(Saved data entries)
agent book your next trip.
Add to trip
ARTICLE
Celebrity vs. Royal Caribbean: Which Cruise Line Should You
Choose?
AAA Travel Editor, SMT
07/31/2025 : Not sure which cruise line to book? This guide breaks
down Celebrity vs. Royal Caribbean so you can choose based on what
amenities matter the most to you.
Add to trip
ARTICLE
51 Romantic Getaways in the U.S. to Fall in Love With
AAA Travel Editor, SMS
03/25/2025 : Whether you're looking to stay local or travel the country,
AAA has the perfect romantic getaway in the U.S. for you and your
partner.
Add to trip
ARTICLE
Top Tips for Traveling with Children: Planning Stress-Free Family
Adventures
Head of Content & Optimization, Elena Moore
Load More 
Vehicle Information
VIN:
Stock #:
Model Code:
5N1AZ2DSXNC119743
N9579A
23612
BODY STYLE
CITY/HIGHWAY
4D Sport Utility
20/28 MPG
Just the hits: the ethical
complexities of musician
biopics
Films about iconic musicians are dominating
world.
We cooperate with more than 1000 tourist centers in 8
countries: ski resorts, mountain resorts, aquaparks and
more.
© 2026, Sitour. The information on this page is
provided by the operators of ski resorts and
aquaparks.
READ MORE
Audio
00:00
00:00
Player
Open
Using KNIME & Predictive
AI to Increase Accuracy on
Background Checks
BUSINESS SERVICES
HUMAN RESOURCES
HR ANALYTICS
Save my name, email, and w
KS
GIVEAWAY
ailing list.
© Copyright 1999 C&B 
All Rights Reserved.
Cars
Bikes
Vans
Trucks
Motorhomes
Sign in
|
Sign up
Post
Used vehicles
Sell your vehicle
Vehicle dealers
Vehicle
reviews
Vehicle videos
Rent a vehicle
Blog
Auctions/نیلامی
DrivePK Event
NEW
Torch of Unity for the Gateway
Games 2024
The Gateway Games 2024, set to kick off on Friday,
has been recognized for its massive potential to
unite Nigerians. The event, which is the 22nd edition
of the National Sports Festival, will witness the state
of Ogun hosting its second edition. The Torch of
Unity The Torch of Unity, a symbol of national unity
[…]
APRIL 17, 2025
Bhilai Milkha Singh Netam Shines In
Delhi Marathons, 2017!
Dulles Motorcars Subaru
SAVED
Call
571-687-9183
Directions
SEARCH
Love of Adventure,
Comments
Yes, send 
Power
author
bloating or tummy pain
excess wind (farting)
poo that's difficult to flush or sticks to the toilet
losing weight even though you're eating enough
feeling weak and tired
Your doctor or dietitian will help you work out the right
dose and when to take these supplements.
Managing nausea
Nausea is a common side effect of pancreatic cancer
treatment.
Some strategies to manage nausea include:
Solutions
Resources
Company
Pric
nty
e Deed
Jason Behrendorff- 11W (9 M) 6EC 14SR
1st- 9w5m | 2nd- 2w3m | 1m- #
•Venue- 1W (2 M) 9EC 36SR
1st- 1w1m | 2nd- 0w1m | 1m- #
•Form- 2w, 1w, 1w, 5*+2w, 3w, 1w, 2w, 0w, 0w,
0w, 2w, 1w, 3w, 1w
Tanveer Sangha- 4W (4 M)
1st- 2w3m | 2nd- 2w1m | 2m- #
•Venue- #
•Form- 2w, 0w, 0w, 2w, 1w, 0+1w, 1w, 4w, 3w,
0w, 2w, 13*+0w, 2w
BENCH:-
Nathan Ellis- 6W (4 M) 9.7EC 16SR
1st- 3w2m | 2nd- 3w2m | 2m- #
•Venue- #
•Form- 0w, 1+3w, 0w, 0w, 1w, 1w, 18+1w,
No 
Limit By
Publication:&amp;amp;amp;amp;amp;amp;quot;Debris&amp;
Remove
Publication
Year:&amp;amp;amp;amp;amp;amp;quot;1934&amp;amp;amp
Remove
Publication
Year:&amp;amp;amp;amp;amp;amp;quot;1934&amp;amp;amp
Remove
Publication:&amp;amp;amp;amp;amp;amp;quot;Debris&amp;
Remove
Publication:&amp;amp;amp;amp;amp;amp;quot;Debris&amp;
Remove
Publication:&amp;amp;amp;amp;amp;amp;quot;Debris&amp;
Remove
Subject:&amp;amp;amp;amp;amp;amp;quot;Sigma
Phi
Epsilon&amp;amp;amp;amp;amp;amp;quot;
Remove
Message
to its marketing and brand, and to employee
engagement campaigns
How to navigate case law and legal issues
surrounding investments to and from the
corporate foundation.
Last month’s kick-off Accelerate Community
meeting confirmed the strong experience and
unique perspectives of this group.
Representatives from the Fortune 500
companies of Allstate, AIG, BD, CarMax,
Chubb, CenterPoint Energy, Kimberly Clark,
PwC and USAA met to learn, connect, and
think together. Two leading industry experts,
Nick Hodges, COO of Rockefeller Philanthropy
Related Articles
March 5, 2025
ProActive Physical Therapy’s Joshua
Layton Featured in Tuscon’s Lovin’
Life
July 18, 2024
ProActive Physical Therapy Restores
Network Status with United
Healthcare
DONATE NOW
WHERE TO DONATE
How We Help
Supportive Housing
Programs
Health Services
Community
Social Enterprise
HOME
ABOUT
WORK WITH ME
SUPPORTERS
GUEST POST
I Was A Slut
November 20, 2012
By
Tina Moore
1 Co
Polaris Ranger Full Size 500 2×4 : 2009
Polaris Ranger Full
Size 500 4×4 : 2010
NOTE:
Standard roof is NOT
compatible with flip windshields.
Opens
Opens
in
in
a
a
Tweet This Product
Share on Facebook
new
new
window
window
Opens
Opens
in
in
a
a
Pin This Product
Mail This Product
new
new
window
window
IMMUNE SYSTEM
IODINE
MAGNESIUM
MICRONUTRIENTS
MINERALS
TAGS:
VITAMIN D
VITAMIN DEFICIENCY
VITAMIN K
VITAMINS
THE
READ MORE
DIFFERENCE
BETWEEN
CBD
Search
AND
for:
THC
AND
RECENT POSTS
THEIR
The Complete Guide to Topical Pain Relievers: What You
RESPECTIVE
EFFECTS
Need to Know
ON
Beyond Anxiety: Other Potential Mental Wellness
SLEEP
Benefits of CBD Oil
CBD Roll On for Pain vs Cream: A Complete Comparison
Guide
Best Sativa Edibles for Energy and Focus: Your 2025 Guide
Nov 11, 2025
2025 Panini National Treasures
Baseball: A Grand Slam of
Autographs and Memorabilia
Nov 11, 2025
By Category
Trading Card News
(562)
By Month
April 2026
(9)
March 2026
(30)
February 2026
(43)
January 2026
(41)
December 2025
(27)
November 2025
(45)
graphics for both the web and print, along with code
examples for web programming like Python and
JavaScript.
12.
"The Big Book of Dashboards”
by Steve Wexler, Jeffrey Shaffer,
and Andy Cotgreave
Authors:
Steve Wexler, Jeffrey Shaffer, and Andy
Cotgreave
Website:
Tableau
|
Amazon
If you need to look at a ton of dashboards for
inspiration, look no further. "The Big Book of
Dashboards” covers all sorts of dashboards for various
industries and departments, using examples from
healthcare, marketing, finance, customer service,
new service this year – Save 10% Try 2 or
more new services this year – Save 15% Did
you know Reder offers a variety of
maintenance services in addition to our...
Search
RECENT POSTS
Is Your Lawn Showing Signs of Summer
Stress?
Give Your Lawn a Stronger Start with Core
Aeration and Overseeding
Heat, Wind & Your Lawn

What you are asked to do:
Among the lines above, find those containing the word "Energy" and copy each.

Exercise solution:
Chubb, CenterPoint Energy, Kimberly Clark,
Best Sativa Edibles for Energy and Focus: Your 2025 Guide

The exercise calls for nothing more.